%% Mu-synthesis for a distillation column in LV configuration

%% Linearized model of a distillation column in LV configuration
% Taken from Skogestad's textbook (the second edition), page 100, 
% section 3.7.2.

s = tf('s');
G0 = [87.8, -86.4; 108.2, -109.6]/(75*s+1); 

%% Weighting filters, both for the uncertainty and for the performance specs 

wp = (s/2+0.04)/(s+0.04*1e-3);                              % weighting filter for the performance specs
wi = (s+0.2)/(0.5*s+1);                                     % weighting filter for 20% relative (multiplicative) uncertainty
delta1 = ultidyn('delta1',1); delta2 = ultidyn('delta2',1); % delta blocks for both inputs
G = G0*([1,0;0,1]+wi*[delta1,0;0,delta2]);                  % uncertain system with two multiplicative uncertainties at the input

%% Building the generalized plant P
% First, set the number of measured and control variables:

nmeas = 2; % the number of measured variables
ncon = 2;  % the number of control variables

%%
% Now, build the generalized plant P

I = eye(2,2); 
P = [wp*I; I]*[I G];

%%
% Note however, that P is now still containing the uncertainty. If we were to proceed "manually", 
% we would have to pull the uncertainty out of P. In order words, we would have to express the model 
% in the form of an upper LFT of the P (void of uncertainty) and the uncertainty block. However, 
% Robust Control Toolbox can do this procedure automatically. Hence we can keep the uncertainty in P. 
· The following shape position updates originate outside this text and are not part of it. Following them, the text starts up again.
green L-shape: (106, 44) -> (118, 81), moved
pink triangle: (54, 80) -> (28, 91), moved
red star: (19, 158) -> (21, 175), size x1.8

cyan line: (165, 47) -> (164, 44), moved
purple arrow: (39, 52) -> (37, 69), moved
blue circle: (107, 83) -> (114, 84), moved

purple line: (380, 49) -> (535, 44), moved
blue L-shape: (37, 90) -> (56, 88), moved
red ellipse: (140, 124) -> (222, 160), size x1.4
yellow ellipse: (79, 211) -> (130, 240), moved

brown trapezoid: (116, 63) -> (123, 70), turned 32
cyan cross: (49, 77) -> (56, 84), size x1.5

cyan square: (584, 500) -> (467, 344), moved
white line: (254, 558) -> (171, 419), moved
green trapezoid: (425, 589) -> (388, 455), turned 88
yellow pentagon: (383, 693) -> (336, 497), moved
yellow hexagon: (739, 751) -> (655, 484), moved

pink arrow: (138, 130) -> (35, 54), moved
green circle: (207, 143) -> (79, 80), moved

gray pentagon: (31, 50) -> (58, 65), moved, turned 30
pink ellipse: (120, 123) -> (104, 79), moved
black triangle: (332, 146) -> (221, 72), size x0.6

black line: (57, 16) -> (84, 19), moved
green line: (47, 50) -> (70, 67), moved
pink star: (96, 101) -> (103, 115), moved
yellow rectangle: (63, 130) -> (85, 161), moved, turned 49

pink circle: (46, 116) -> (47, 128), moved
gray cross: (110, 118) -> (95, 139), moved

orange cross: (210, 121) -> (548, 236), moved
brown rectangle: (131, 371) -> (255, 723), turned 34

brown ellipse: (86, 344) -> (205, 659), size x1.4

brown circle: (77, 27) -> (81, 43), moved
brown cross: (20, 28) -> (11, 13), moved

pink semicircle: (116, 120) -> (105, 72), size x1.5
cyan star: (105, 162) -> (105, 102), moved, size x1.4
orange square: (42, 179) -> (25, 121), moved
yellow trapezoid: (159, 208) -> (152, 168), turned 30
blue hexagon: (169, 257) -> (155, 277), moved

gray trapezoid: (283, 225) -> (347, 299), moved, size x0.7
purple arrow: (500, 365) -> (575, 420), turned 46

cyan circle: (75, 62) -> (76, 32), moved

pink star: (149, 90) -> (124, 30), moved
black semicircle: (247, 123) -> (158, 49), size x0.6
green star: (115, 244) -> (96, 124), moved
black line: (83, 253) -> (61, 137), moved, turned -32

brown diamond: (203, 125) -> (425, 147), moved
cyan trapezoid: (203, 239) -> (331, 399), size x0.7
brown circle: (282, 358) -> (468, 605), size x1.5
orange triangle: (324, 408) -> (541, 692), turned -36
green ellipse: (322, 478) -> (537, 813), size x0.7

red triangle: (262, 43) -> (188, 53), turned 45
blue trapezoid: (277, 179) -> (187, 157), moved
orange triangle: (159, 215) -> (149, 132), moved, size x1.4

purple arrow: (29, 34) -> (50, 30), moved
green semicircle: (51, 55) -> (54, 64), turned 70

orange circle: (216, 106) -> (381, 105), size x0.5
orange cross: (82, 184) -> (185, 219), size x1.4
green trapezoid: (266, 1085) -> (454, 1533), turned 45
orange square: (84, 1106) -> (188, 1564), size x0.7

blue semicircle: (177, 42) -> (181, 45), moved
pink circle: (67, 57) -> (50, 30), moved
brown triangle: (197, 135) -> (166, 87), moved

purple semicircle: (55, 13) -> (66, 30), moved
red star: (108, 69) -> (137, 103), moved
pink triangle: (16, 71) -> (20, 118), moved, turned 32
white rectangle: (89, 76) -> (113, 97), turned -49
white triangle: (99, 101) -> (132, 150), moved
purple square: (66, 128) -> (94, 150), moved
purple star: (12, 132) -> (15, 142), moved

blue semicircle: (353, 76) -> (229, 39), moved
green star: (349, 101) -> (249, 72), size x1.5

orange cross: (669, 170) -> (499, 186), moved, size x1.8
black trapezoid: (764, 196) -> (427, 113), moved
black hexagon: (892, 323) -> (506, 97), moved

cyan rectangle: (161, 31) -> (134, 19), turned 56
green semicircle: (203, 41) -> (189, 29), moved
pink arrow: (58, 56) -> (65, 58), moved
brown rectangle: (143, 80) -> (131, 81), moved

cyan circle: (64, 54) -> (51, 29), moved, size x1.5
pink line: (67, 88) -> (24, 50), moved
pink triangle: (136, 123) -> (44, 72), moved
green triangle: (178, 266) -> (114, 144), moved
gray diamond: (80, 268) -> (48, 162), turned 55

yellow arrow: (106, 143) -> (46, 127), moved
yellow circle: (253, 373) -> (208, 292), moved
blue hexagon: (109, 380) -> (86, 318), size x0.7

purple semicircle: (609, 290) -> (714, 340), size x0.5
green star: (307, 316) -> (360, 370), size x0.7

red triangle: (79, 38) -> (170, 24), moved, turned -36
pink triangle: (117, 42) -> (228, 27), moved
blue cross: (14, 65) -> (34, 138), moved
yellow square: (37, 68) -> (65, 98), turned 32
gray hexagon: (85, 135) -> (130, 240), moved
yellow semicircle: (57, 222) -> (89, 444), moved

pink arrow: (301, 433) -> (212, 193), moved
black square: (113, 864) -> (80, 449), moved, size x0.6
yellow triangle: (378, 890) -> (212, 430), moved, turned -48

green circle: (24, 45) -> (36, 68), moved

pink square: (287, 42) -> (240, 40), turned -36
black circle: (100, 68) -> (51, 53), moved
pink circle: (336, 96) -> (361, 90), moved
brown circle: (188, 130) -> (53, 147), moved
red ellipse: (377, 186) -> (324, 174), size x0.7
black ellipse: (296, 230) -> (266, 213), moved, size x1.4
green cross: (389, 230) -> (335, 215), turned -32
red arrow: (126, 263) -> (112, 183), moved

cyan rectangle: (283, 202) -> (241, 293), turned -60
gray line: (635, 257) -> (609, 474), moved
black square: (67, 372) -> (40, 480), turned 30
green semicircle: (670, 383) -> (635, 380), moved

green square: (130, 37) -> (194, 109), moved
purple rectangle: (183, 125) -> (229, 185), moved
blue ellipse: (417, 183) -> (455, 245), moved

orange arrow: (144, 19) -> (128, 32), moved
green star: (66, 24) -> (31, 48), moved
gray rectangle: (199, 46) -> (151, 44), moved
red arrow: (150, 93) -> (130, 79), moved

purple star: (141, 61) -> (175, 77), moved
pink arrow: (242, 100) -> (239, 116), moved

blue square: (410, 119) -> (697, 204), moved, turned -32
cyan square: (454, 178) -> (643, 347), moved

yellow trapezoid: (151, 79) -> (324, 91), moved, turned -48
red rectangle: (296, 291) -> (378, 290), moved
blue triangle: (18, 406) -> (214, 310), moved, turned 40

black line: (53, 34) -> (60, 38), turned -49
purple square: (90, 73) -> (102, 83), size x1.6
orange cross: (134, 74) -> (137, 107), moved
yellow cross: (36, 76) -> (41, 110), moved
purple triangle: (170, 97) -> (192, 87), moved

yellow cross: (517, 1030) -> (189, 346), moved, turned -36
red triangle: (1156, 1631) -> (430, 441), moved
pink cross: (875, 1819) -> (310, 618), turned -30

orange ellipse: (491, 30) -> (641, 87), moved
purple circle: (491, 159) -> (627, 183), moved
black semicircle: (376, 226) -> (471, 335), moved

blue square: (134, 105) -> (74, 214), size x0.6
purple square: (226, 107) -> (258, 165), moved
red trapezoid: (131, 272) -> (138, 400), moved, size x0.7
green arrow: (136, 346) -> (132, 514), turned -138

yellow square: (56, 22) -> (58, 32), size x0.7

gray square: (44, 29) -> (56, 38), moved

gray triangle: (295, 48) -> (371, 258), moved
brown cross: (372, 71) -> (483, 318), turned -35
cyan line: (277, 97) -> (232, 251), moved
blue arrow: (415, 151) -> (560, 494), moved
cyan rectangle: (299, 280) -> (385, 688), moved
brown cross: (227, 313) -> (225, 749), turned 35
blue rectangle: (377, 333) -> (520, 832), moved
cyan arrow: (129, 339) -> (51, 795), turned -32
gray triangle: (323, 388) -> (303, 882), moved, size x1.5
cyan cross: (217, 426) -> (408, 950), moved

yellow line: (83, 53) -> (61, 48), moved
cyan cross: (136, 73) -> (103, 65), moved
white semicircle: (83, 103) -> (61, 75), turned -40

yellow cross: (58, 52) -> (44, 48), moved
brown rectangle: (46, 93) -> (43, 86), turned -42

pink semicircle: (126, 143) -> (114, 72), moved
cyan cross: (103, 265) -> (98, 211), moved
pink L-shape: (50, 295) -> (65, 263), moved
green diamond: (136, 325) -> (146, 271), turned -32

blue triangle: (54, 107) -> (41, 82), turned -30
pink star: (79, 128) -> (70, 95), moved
%% mu-synthesis through DK iterations 
% First we set some parameters for the solver. This is not crucial, though.

options = dkitopt;
options.DisplayWhileAutoIter='on';
options.AutoIter = 'on';
options.NumberOfAutoIterations=15;
%options.AutoScalingOrder=3;

%%
% and now we are able to call the solver:

[K,clp,bnd,dkinfo] = dksyn(P,nmeas,ncon,options); % DK iterace 

%% Robustness analysis
% There is also some functionality in Robust Control Toolbox for such
% analysis (for example, now already depreceated robustperf, or its
% successor robgain) but we do the analysis "manually" by checking the
% (structured) singular values of the relevant closed-loop transfer functions. 

%%
% We first form all the possible closed-loop transfer functions. In
% particular, however, we are interested in S and T:

CL = loopsens(G,-K); % note that the computed controller considers a positive feedback, 
                     % that is why the '-'.
S = CL.So; T = CL.To;

%%
% Now we plot the sensitivity and complementary sensitivity functions for
% samples of the uncertain system.

figure(1)
sigma(S,1/wp); 
title('Sensitivity function of the uncertain system'); xlabel('Frequency'); ylabel('Gain');
grid on;

figure(2)
step(T)
title('Unit step response of the uncertain system'); xlabel('Time'); ylabel('Output');
grid on;

%%
% Obviously, both from the plots and by noticing that the peak in the achieved structured singular value
% was above 1, we can conclude that the conditions of robust stability and
% performance WERE NOT SATISFIED. Nonetheless, note that even stating these
% conditions is a matter of engineering iteration. With such a minor
% breaking of the conditions (peak in mu is 1.073 after 15 iterations), 
% we can actually conclude that the design was successful.